EXERCISE DESCRIPTION: Carry over every entry exactly as written, though not the pictures it contains.

[User interface change data]
- Opening Delimiter -
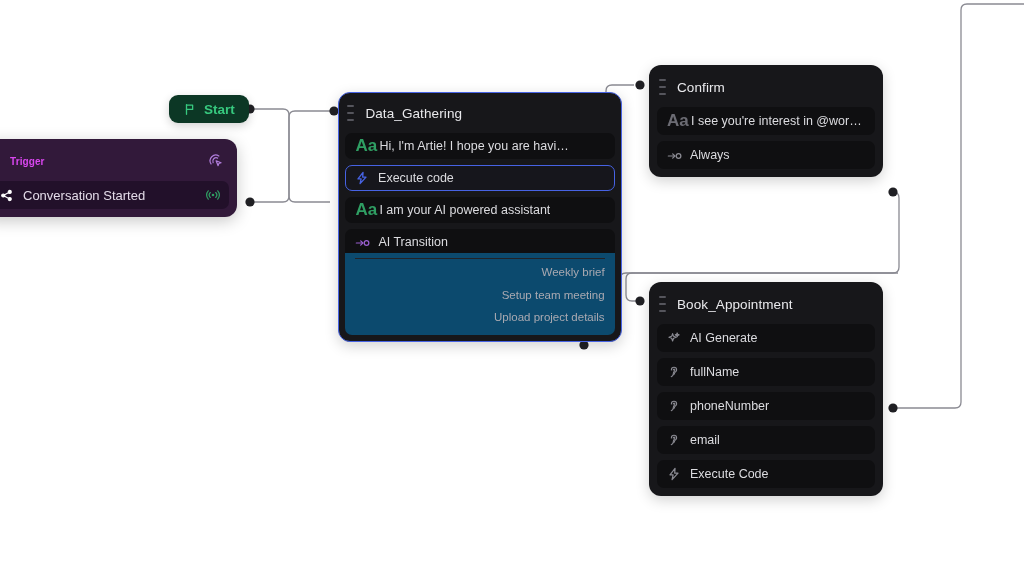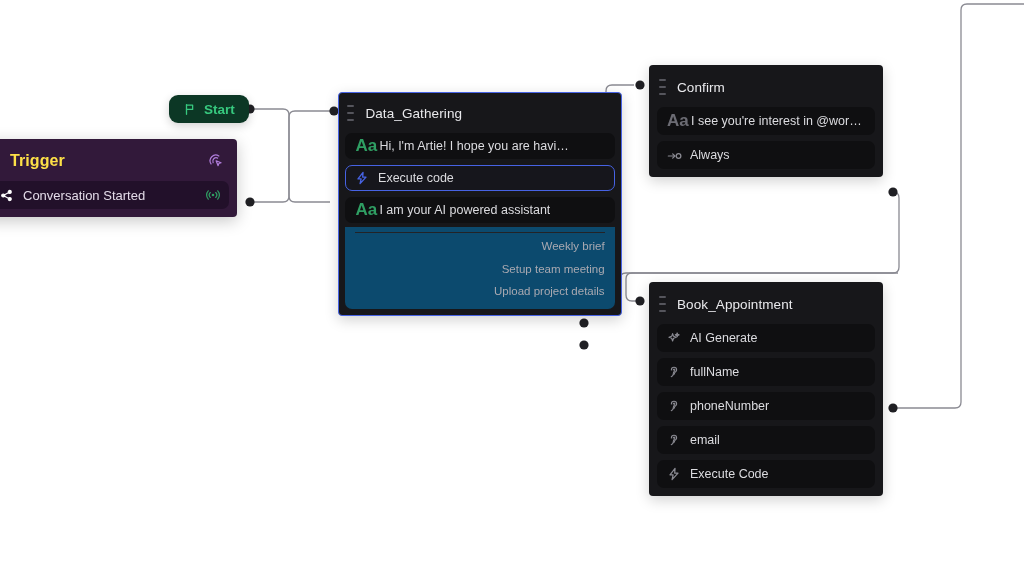"Confirm" .node { border-radius: 4px -> 12px }
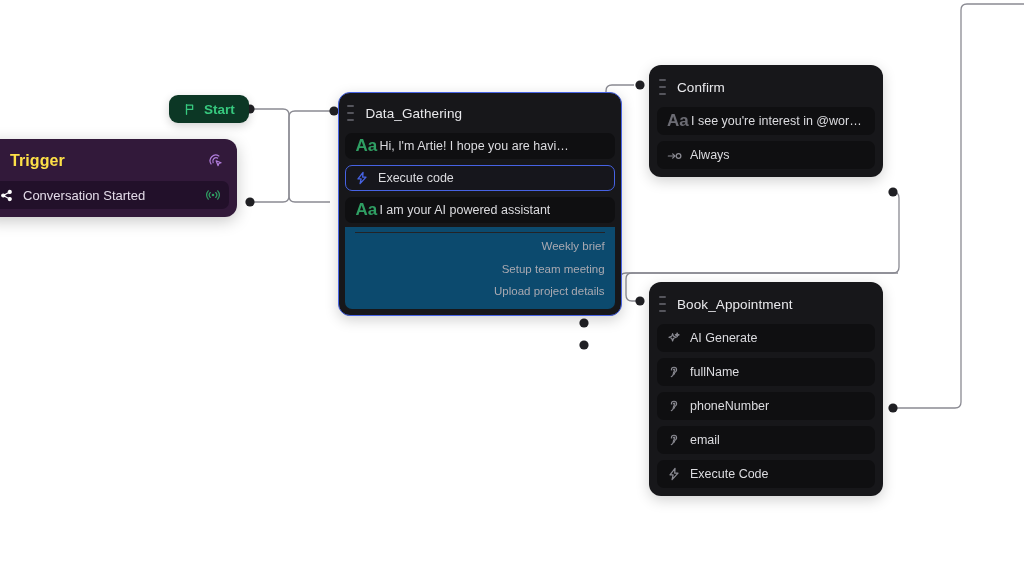"Trigger" .node-title.purple { color: #fde047 -> #d946ef; font-size: 16px -> 10px }
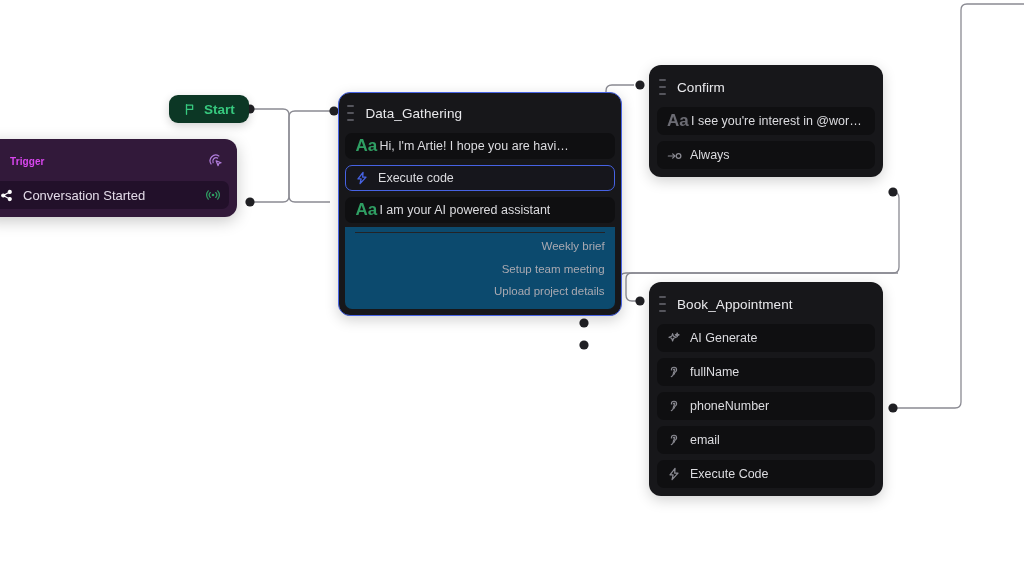"AI Transition" div.row { html: none -> <div> <span> <svg> <path></path> <path></path> <circle></circle> </svg> </span> <span>AI Transition</span> </div> }
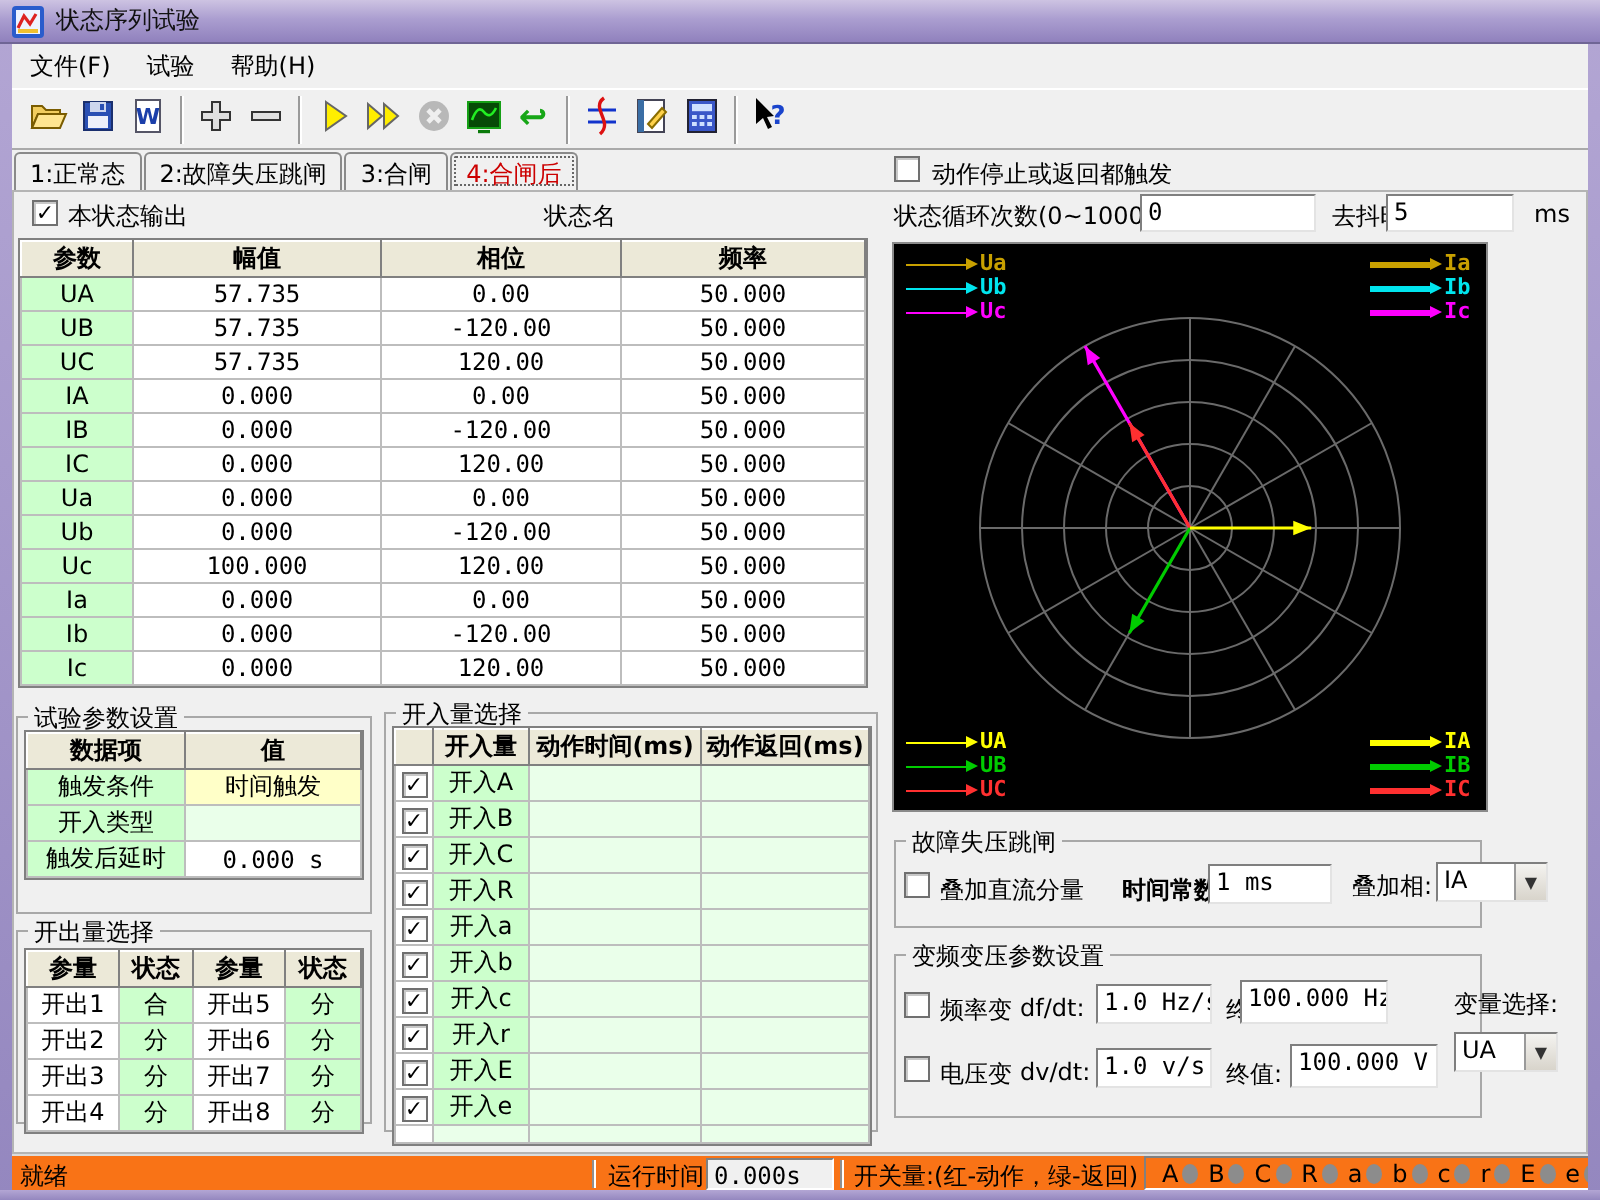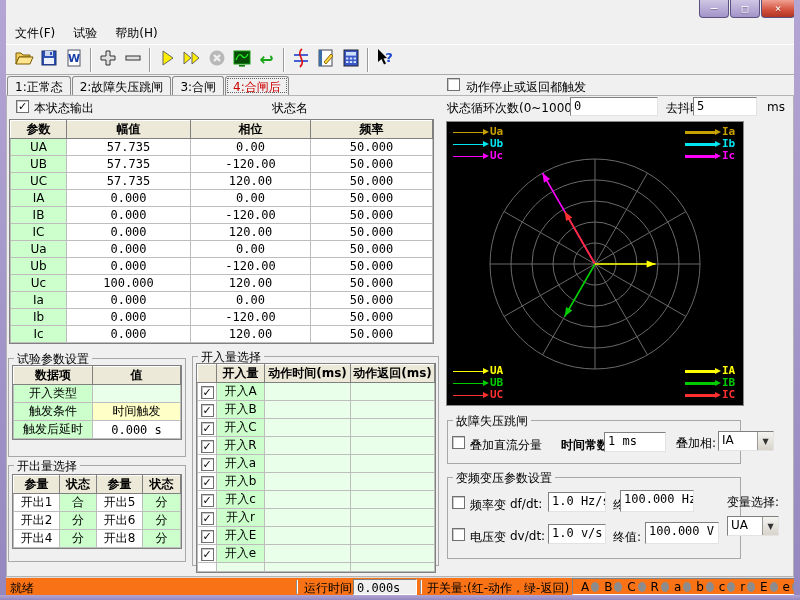"状态序列试验" div { html: none -> <div> <svg> <rect></rect> <rect></rect> <path></path> <rect></rect> </svg> <span>状态序列试验</span> </div> }
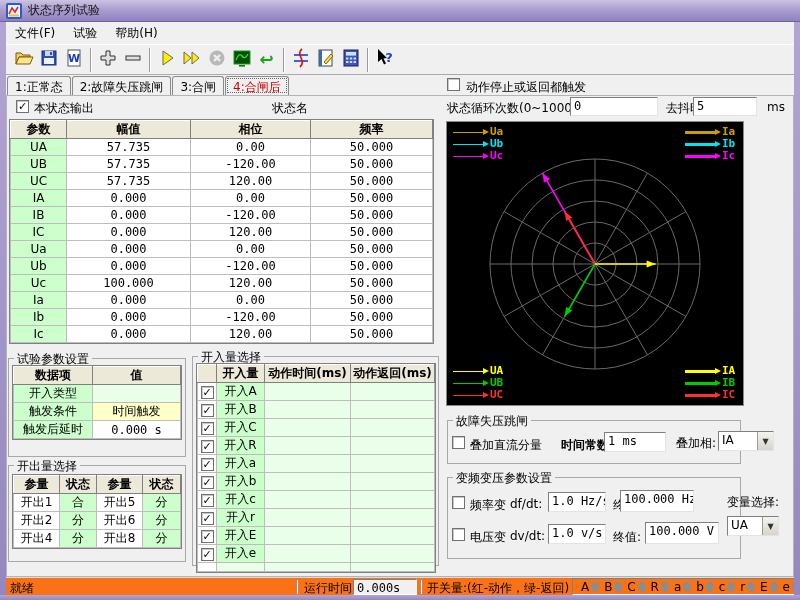"开入类型" tr { order: before "触发条件" -> after "触发条件" }
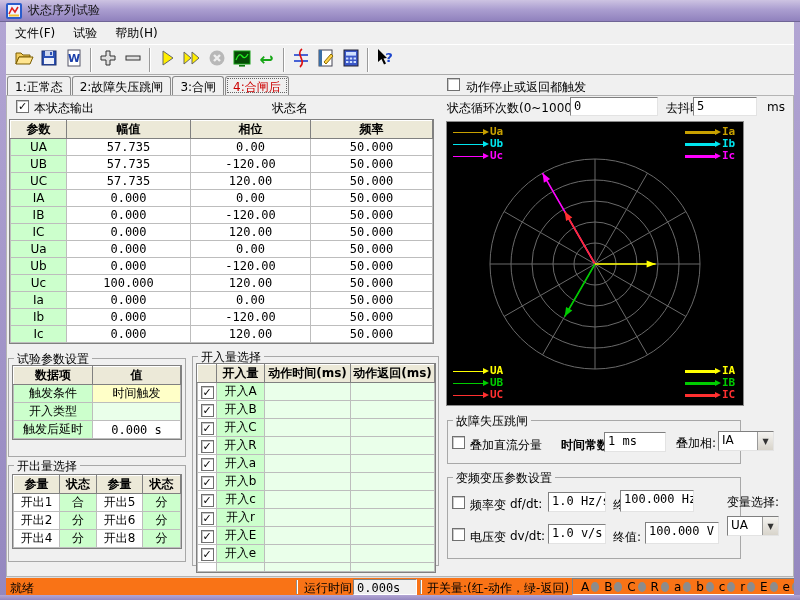"开出3" tr { html: none -> <tr> <td>开出3</td> <td>分</td> <td>开出7</td> <td>分</td> </tr> }
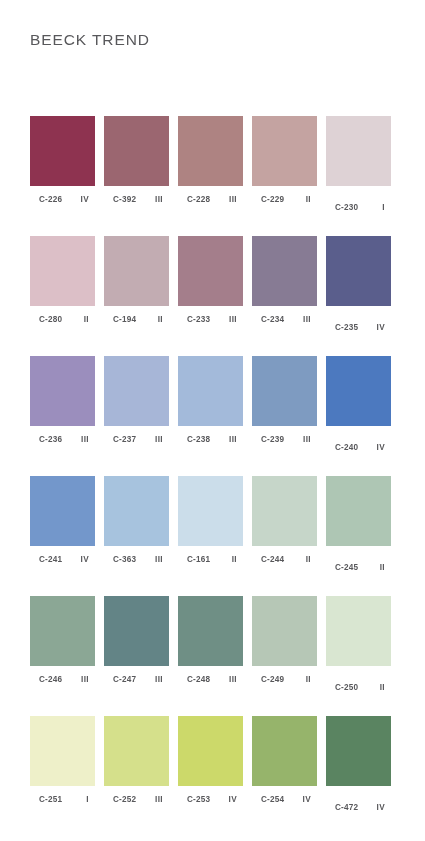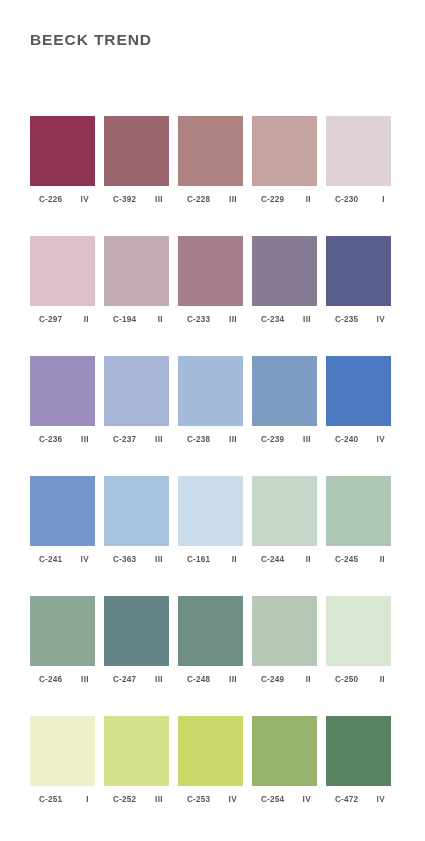"BEECK TREND" .page-title { font-weight: bold -> normal }
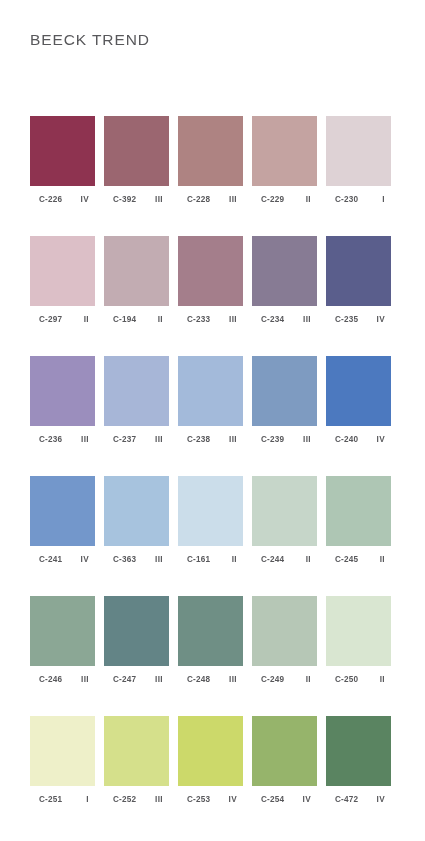"C-230" .swatch-cell:last-child { gap: none -> 8px }
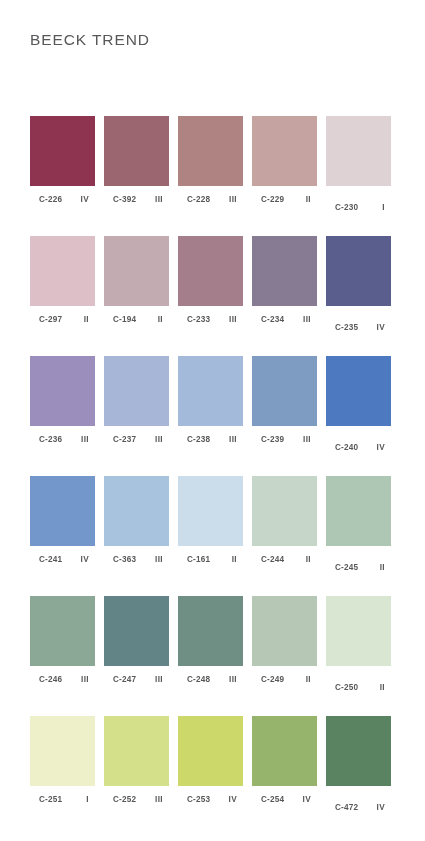"C-297" span.swatch-code { text: C-297 -> C-280 }
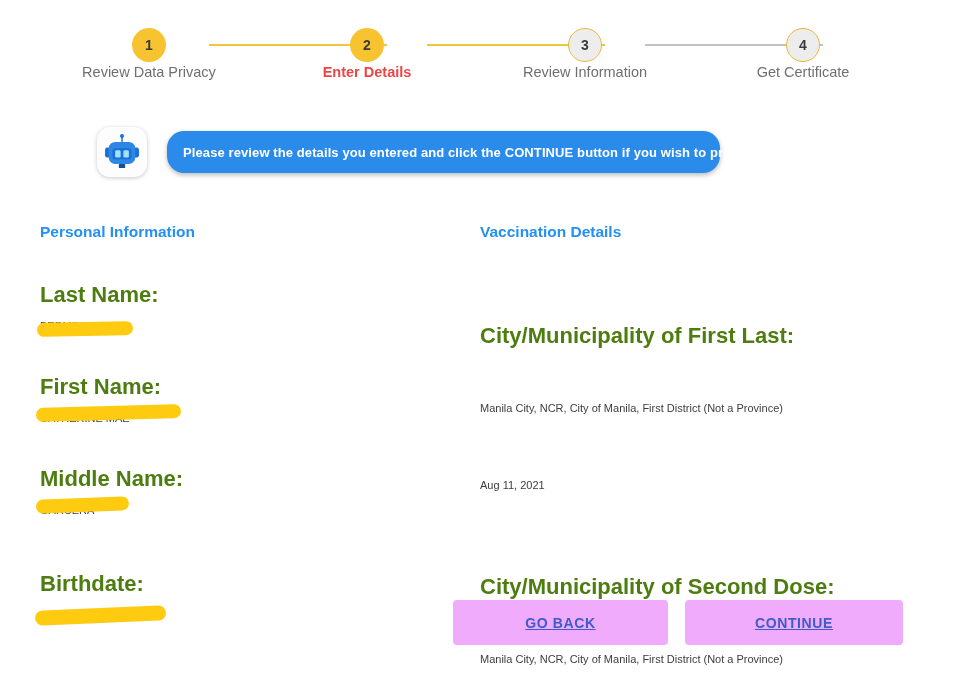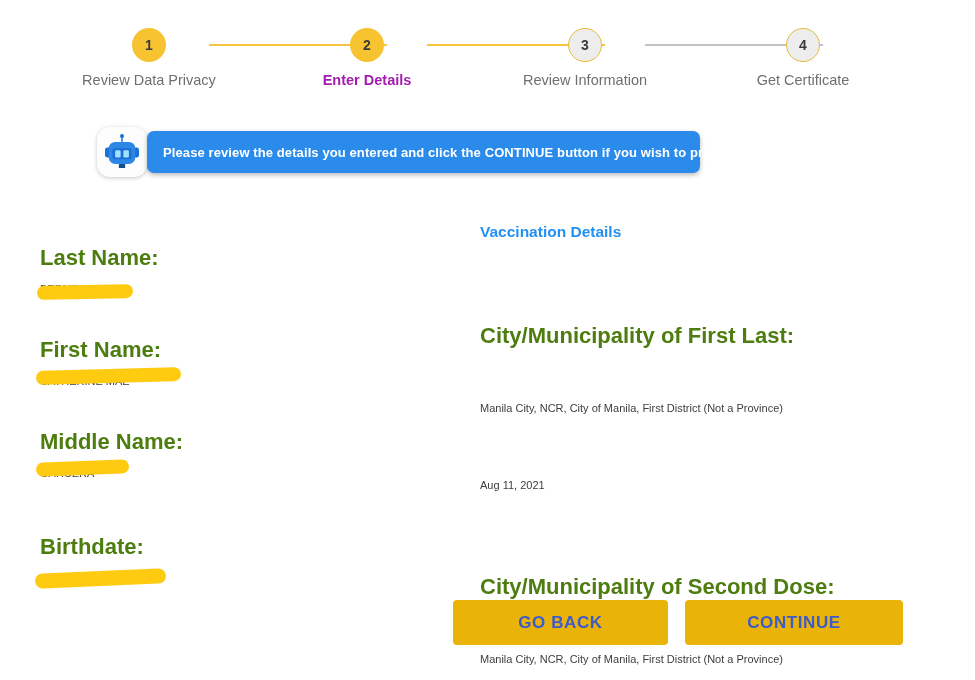"Review Data Privacy" .step-label { margin-top: 10px -> 2px }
- Closing Delimiter -
SOLUTION TO THE PROBLEM:
"Confirm" .node { border-radius: 4px -> 12px }
"Trigger" .node-title.purple { color: #fde047 -> #d946ef; font-size: 16px -> 10px }
"AI Transition" div.row { html: none -> <div> <span> <svg> <path></path> <path></path> <circle></circle> </svg> </span> <span>AI Transition</span> </div> }
"状态序列试验" div { html: none -> <div> <svg> <rect></rect> <rect></rect> <path></path> <rect></rect> </svg> <span>状态序列试验</span> </div> }
"开入类型" tr { order: before "触发条件" -> after "触发条件" }
"开出3" tr { html: none -> <tr> <td>开出3</td> <td>分</td> <td>开出7</td> <td>分</td> </tr> }
"BEECK TREND" .page-title { font-weight: bold -> normal }
"C-230" .swatch-cell:last-child { gap: none -> 8px }
"C-297" span.swatch-code { text: C-297 -> C-280 }
"Review Data Privacy" .step-label { margin-top: 10px -> 2px }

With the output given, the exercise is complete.